The past 12 months have provided more data since my prior post Diminishing IPRs. In that post, I had suggested that IPRs would become more targeted over certain patents and products. 2022 data support this opinion.
Handful of IPRs filed in 2022
In 2022, there were 11 IPRs filed involving PIV products.* While this is an increase from the single one filed in 2021 – the record low over the past ten years – 11 IPRs remain a far cry from the record high of 130 filed in 2015. The data suggest that the appetite for IPRs has dramatically decreased likely for two reasons: they are not that successful for the filer and the previously unsettled question over the authority of the Patent Trial judges. I have covered these topics in The ParagraphFour Book and previous blog posts.

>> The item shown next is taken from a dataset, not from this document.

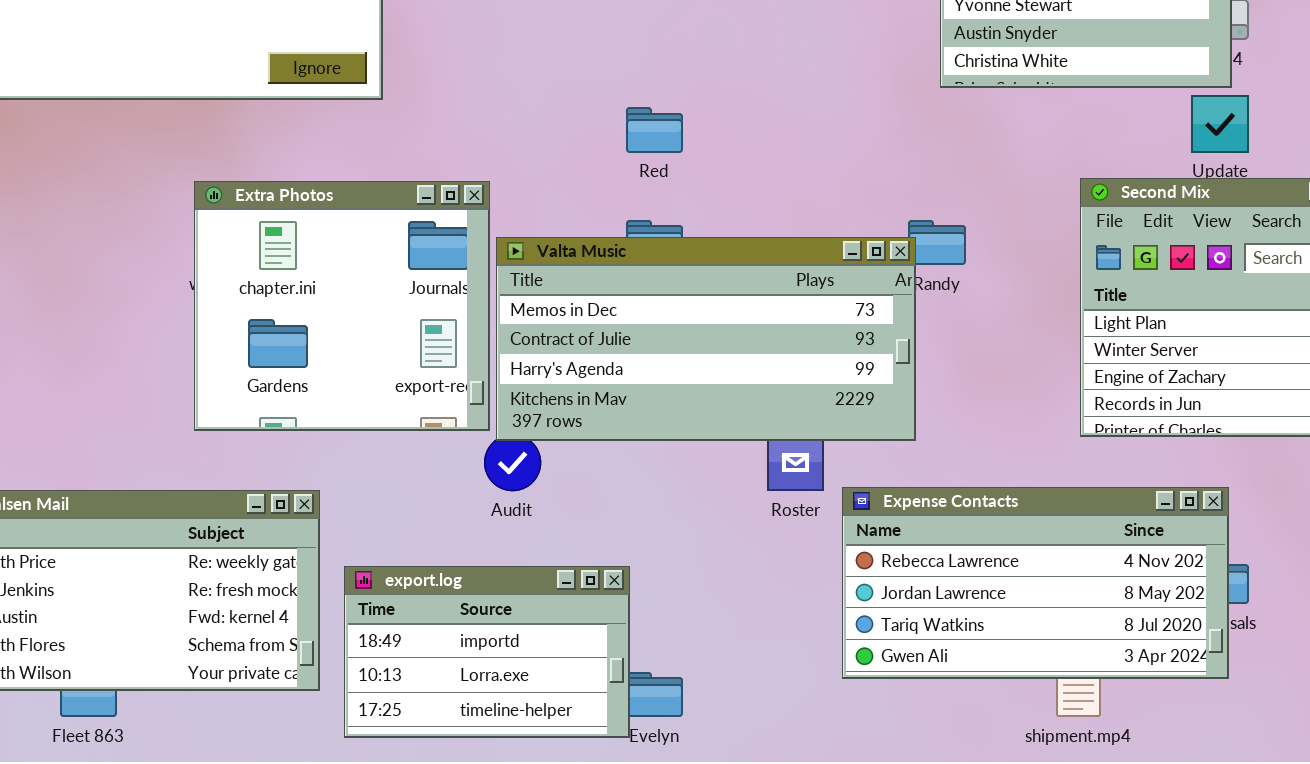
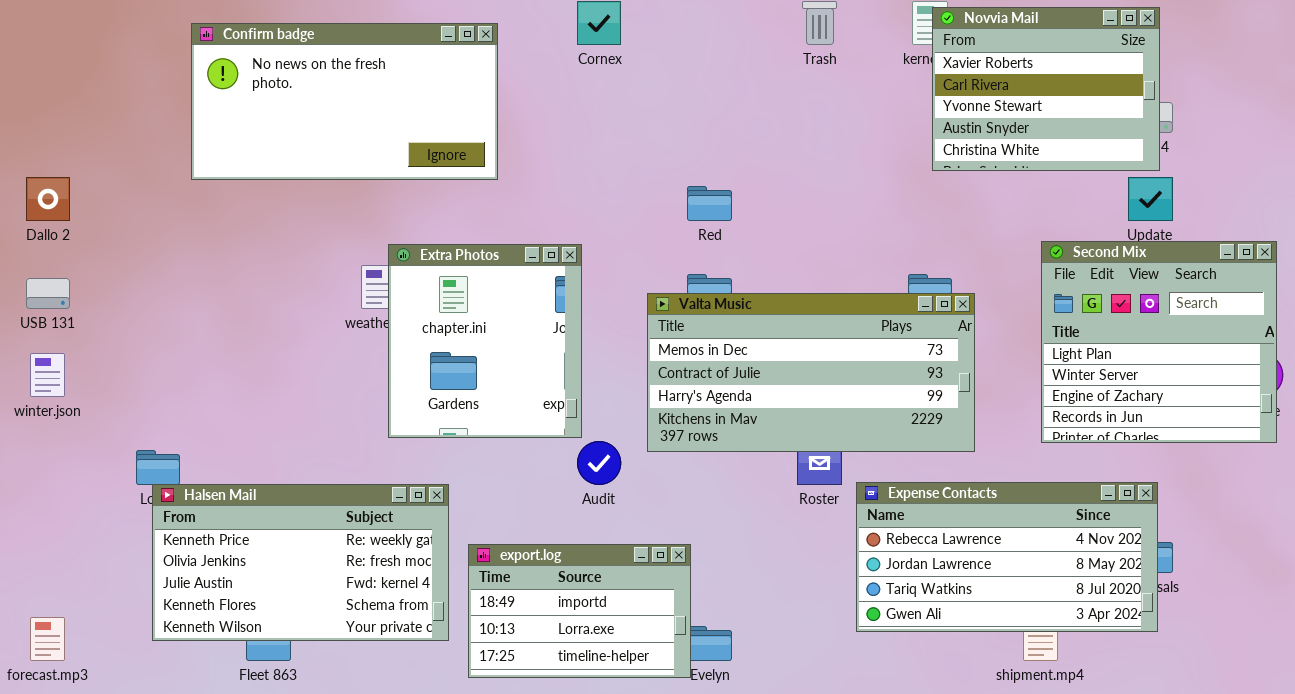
Extra Photos: [194,181,490,431] -> [388,244,582,438], resized
Valta Music: [496,237,916,441] -> [647,293,975,452], moved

The most notable observation from 2022 is that the 11 filings involved only four products. The first Victoza®(liraglutide) involved a patent subject to a prior IPR, and three IPRs challenge a recently-issued patent for Xarelto®(rivaroxiban). These IPRs are attempting clean up over heavily-litigated PIV cases.
However, the other set of IPRs seek to wipe out the patents of two products. One ANDA filer filed 5 IPRs (and their five patents) over Trulance®(plecanatide) while another ANDA filer filed 2 IPRs over two Lumify®(brimonidine) patents. The filers are involved in PIV litigation with their respective products and are attempting to invalidate these patents in the USPTO.
The eleven 2002 filings strongly suggest that this will be IPR strategy moving forward. Using the IPR filing in targeted ways, ANDA filers will seek to use the USPTO system to challenge all the product’s patents in its forum or clean up lingering patents. The days where ANDA filers – and others – file IPRs at-will appear to be over.
* The USPTO uses an annual calendar starting October 1 through to September 30 of the following year. Hence, the IPRs starting October 1, 2022, are considered filings for 2022.